Test Driven Design

Richard Sheridan (Cofounder and CEO, Menlo Innovations) wrote Joy Inc to share insight into all XP practices that worked for his Org. Here he shares the rigor and discipline they practice to get the quality needed in software.

Commercial pilots pair, of course. Do surgeons, anesthesiologists, nurses work in pairs too?

Software is now in everything. Your car. Airlines. Nuclear reactors. Banking systems. Software errors can cause great risk to humans, to companies, and to economies. Pairing increases quality and attention to detail particularly in cases of pressure, stress, and fatigue.

Heroes on Heroics, Great Teams Rely on Discipline

Rigor and discipline are hard, and it’s always easy to say, “Tomorrow I will do better.” If you can get your entire team into a disciplined routine of applying a rigorous approach you all believe in, and the effects become noticeable, morale soars even if the rigor is difficult.

One such rigor for us is that our programmers must write automated unit tests before they write the code to be tested. Most programmers wont do it and it is easy to fall out of this habit, but it is so crucial to the level of quality we aspire to in the code. However, our discipline guarantees that we write the test before we write the code, and it guarantees we will do it every time.

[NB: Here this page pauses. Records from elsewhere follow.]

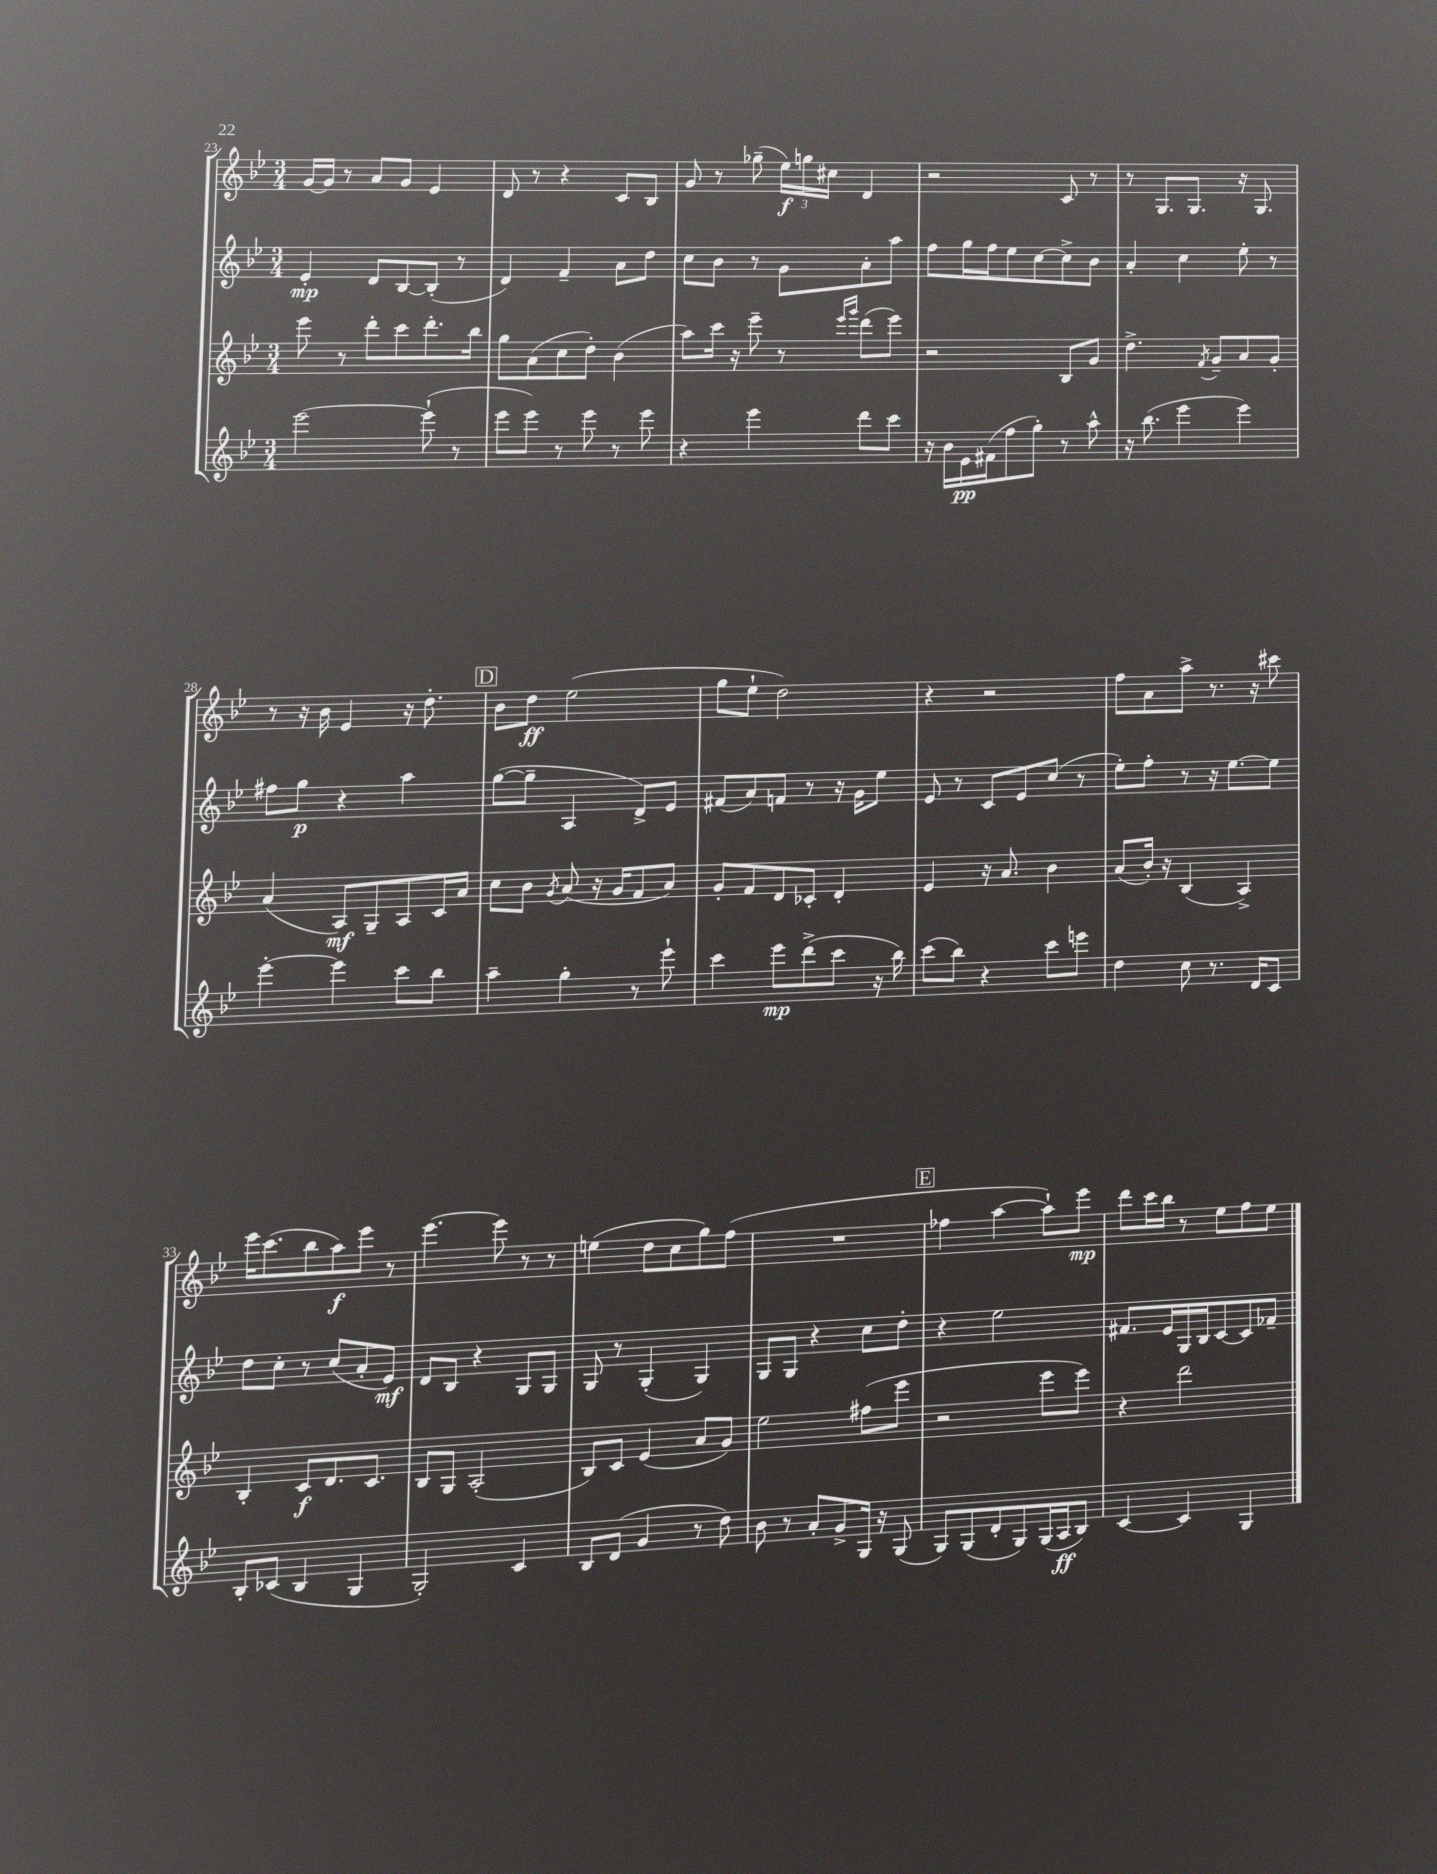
<<
\new StaffGroup <<
\new Staff = "s0" {
    \clef treble \key bes \major \numericTimeSignature \time 3/4
    \autoBeamOff g'16[~ g'16] r8 a'8[ g'8] ees'4 |
    d'8 r8 r4 c'8[ bes8] |
    g'8 r8 ges''8--( \tuplet 3/2 { ees''16[\f) g''16 cis''16] } d'4 |
    r2 c'8 r8 |
    r8 g8.[ g8.] r16 g8. |
    r8 r16 bes'16 ees'4 r16 d''8.-. |
    \mark \markup { \box "D" } bes'8[ d''8]\ff ees''2( |
    g''8[ ees''8]-! d''2) |
    r4 r2 |
    f''8[ a'8 a''8]-> r8. r16 cis'''8 |
    ees'''16[ c'''8.( bes''8 a''8\f) ees'''8] r8 |
    ees'''4.~ ees'''8 r8 r8 |
    e''4( d''8[ c''8 g''8) f''8]( |
    R2. |
    \mark \markup { \box "E" } fes''4 a''4~ a''8[-!) ees'''8]\mp |
    d'''8[ c'''16 bes''16] r8 ees''8[ f''8 ees''8] \bar "|." |
}
\new Staff = "s1" {
    \clef treble \key bes \major \numericTimeSignature \time 3/4
    \autoBeamOff ees'4-.\mp d'8[ bes8~ bes8]-.( r8 |
    d'4) f'4-- a'8[ d''8] |
    c''8[ bes'8] r8 g'8[ a'8-. a''8] |
    f''8[ g''16 f''16 ees''8 c''8~ c''8-> bes'8] |
    a'4-. c''4 ees''8-. r8 |
    fis''8[ g''8]\p r4 a''4 |
    \mark \markup { \box "D" } g''8[~( g''8]-- a4 d'8[->) ees'8] |
    fis'8[( a'8) f'8] r8 r16 g'16[ ees''8] |
    ees'8 r8 c'8[ ees'8 c''8]( r8 |
    ees''8[-.) f''8]-. r8 r16 ees''8.[~ ees''8] |
    d''8[ c''8]-. r8 c''8[( a'8-. ees'8]\mf) |
    d'8[ bes8] r4 g8[ g8] |
    g8 r8 g4-.( g4) |
    g8[ g8] r4 c''8[ d''8]-. |
    \mark \markup { \box "E" } r4 ees''2 |
    fis'8.[ ees'16 g16 bes16 c'8~ c'8 fes'8]-- \bar "|." |
}
\new Staff = "s2" {
    \clef treble \key bes \major \numericTimeSignature \time 3/4
    \autoBeamOff ees'''8 r8 d'''8[-. c'''8 d'''8.-. bes''16] |
    g''8[ a'8( c''8 d''8]-.) bes'4( |
    a''8[) c'''16] r16 ees'''8-- r8 \grace { ees'''16[ g'''16] } d'''8[( ees'''8]) |
    r2 bes8[ g'8] |
    d''4.-> \acciaccatura { f'8 } g'8[-- a'8 g'8]-. |
    a'4( a8[\mf) g8-- a8 c'16 a'16] |
    \mark \markup { \box "D" } c''8[ bes'8] \acciaccatura { g'8 } a'8( r16 g'16[ f'8 a'8]) |
    g'8[-. f'8 d'8 ces'8]-. d'4-. |
    ees'4 r16 a'8. bes'4 |
    a'8[( bes'16]-.) r16 bes4( a4->) |
    bes4-. c'8[\f d'8. c'8.] |
    bes8[ g8] a2-.( |
    bes8[) c'8] ees'4( a'8[ g'8]) |
    ees''2 fis''8[( ees'''8] |
    \mark \markup { \box "E" } r2 ees'''8[ ees'''8]) |
    r4 d'''2 \bar "|." |
}
\new Staff = "s3" {
    \clef treble \key bes \major \numericTimeSignature \time 3/4
    \autoBeamOff ees'''2~ ees'''8-!( r8 |
    ees'''8[ ees'''8]) r8 ees'''8 r8 ees'''8 |
    r4 ees'''4 d'''8[ c'''8] |
    r16 bes'16[ ees'16\pp fis'16( f''8 g''8]-.) r8 a''8-^ |
    r16 bes''8.( ees'''4 ees'''4) |
    ees'''4~-. ees'''4 c'''8[ bes''8] |
    \mark \markup { \box "D" } a''4-- g''4-. r8 ees'''8-! |
    c'''4 ees'''8[\mp d'''8->( c'''8] r16 bes''16) |
    c'''8[( bes''8]) r4 c'''8[ e'''8] |
    d''4 c''8 r8. d'16[ c'8] |
    bes8[-. ces'8]( bes4 g4 |
    g2-.) c'4 |
    bes8[ d'8]( g'4 r8 d''8) |
    bes'8 r8 a'8[-. g'8-> g16] r16 g8( |
    \mark \markup { \box "E" } g8[) g8( d'8-. g8) g16( a16\ff bes8]) |
    c'4~ c'4 g4 \bar "|." |
}
>>
>>
\layout { \context { \Score currentBarNumber = #23 } }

Test Driven Design! The effect on quality is unparalleled. This rigour ensures that silly human mistakes are caught automatically without having to remember all the little things that can go wrong. Think of this as a auto mechanic who lives in your garage. Every night while you are sleeping, this tireless worker is checking tire pressure, window visibility, electrical systems, and making sure that every little nut and bolt is properly secured and in tip-top shape. Your car will probably last a million miles with this attention, but it’s more important than that.

Many bosses may ask you to forget about TDD because we had real work to do!

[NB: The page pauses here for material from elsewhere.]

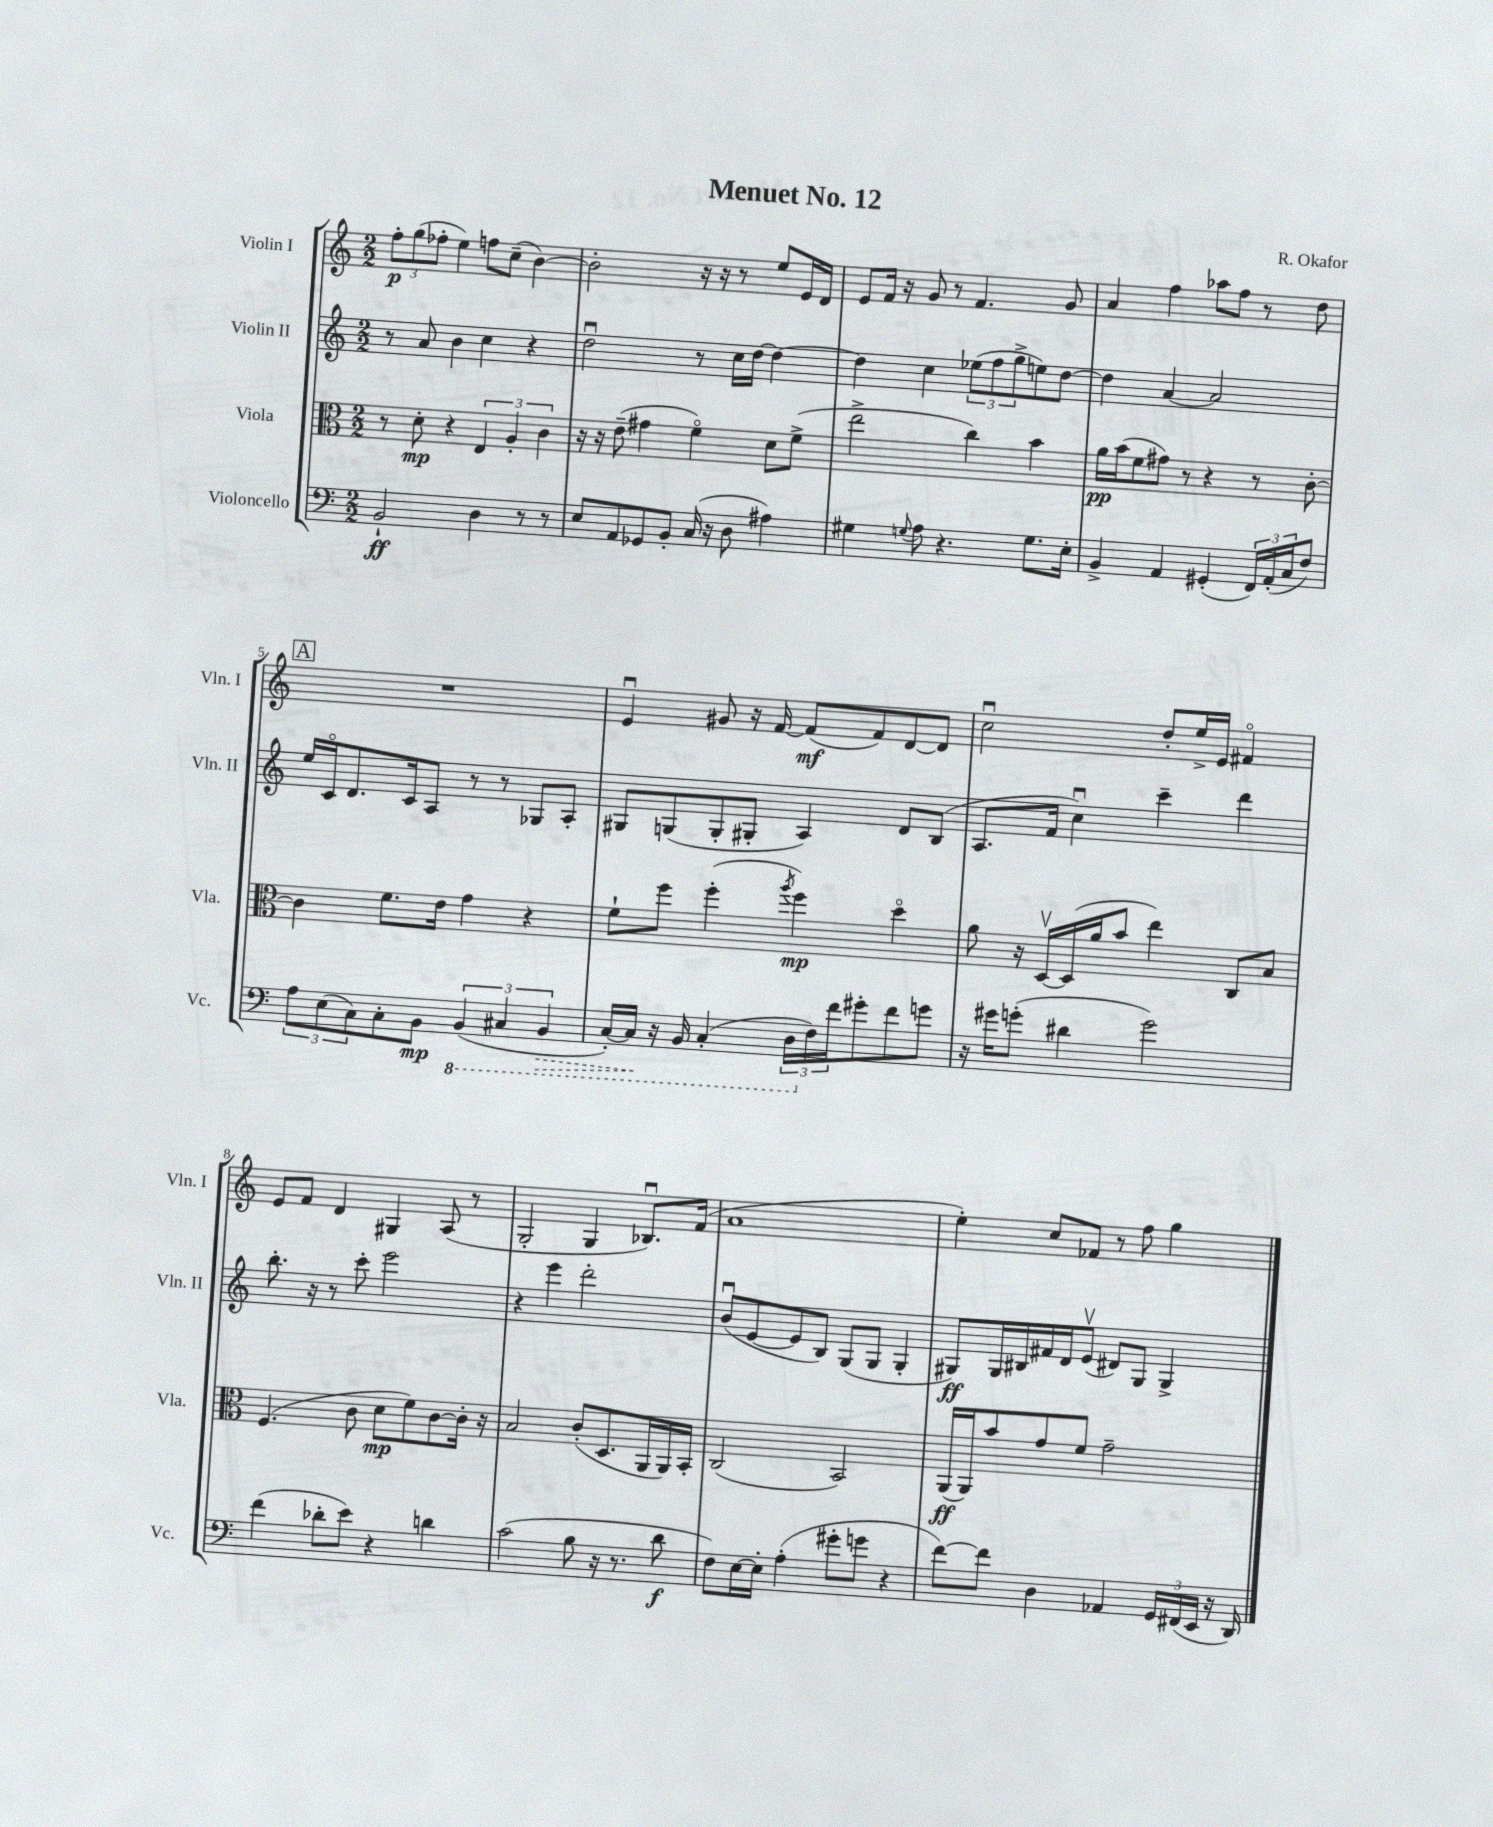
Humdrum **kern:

The rigorous application of an automated unit testing framework at Menlo is one of the strongest technical disciplines of our shared belief system. New programmers being on-boarded are taught this approach by their pair partner. Quality soars, morale soars, and productivity soars, because we can move ahead faster with the confidence that we are not breaking things that have worked in the past. The tests are there to help us catch those mistakes.

Still Doesn’t Mean the Whole System Works

Integration issues is a factor. In a performance, even if every individual works flawlessly, audience can see chaos. Seasoned directors know better. They continually do small integrations every step of the way to work through the flaws that aren’t obvious until all are on the stage at the same time.

Deliver Tangible Results Frequently

The best way we know to constantly test our system for weaknesses is to share our work with our clients. Show and Tell. Power Point, status reports, stage gate committee reviews, and so forth are no substitute for delivering working software.

Humans like to see, feel and touch things they have a stake in. If you are building a custom home, you will visit and check often or even daily. Even when you are not an expert in construction, carpentry or plumbing.

Conclusion

Sports teams have routines they go through to establish rigour and discipline. The best teams are dedicated to these routines, not just with their bodies but with their souls. The mediocre pay lip service to these. The difference can be seen and felt in the field.

Rigor and discipline and the quality that results reinforce your organization’s definition of “why” you exist, a concept so elegantly explored by Simon Singh in his book Start with Why. As Sinek explains, all organizations know what they do, some even know how they do it, but surprisingly few know why they do what they do. Your company’s WHY goes straight to your purpose, your mission, and what you believe. If you can get to that level of quality, you can then achieve what most organizations believe is the ultimate goal: long-term sustainability of a culture and an organization.